The cultural watershed moment when reality came crashing in was the cover story of the April 1993 Atlantic Magazine which proclaimed that “Dan Quayle was Right.” This was horrifying to our cultural masters; Dan Quayle was a Neanderthal! How could he be right about anything? And the Atlantic was no right wing rag. The Vice President had the temerity to question the portrayal of the Murphy Brown TV character having a baby out of wedlock, pointing out that having children outside of marriage is not a good thing. Of course he was ridiculed by people in the proper places, but by this time after almost 30 years of the sexual revolution reality was making itself heard. All the sociological evidence was pointing to intact, two parent families, yes, with a mother and father, as the best environment for raising emotionally and psychologically healthy children.

The evidence is so overwhelming that almost 20 years on even the most committed secular progressive has to admit families have value. Of course we’re told that families come in all shapes and sizes, and that all families have value; what might be known as the Modern Family.
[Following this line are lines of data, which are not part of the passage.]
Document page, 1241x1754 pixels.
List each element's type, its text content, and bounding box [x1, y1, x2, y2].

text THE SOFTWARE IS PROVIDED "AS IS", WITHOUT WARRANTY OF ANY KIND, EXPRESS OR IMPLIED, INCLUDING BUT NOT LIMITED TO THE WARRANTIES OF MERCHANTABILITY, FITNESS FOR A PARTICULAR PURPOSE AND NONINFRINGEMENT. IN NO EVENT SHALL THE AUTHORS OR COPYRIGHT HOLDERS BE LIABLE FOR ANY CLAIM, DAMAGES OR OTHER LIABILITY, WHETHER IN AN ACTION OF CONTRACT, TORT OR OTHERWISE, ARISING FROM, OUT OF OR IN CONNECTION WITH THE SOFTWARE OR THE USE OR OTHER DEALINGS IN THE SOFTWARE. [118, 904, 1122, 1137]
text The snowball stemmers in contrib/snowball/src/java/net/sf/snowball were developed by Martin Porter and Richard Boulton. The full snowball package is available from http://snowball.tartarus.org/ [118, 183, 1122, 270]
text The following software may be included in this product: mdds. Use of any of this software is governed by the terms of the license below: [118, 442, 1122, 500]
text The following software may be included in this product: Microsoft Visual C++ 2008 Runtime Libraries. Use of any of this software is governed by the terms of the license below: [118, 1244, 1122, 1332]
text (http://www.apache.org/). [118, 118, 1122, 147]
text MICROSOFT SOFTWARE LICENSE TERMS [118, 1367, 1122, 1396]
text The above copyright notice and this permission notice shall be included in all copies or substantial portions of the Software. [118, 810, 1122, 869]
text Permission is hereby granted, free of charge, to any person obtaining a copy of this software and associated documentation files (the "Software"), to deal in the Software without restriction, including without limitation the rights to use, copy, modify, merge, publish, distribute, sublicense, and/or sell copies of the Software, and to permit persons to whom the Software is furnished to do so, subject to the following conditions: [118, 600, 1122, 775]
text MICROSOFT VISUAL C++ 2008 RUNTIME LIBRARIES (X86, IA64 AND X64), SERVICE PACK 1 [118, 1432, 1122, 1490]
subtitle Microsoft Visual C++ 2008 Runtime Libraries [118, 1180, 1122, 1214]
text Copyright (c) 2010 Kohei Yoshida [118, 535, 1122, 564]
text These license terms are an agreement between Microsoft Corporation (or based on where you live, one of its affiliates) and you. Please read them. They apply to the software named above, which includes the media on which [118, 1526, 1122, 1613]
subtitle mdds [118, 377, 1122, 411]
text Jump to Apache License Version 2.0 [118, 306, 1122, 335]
Well, one day in the future even the “modern family” will prove to be not quite as good as the old fashioned one. In an astonishing about face, the 180 degree kind, those who sit on the cultural heights no longer want to get rid of marriage; they no longer denigrate it; they want to re-define it. I guess marriage is so great that it should be available to anyone that wants to have sex with someone else. I’ll put my money on reality; elements as foundational to civilization as marriage and the family are not open to redefinition.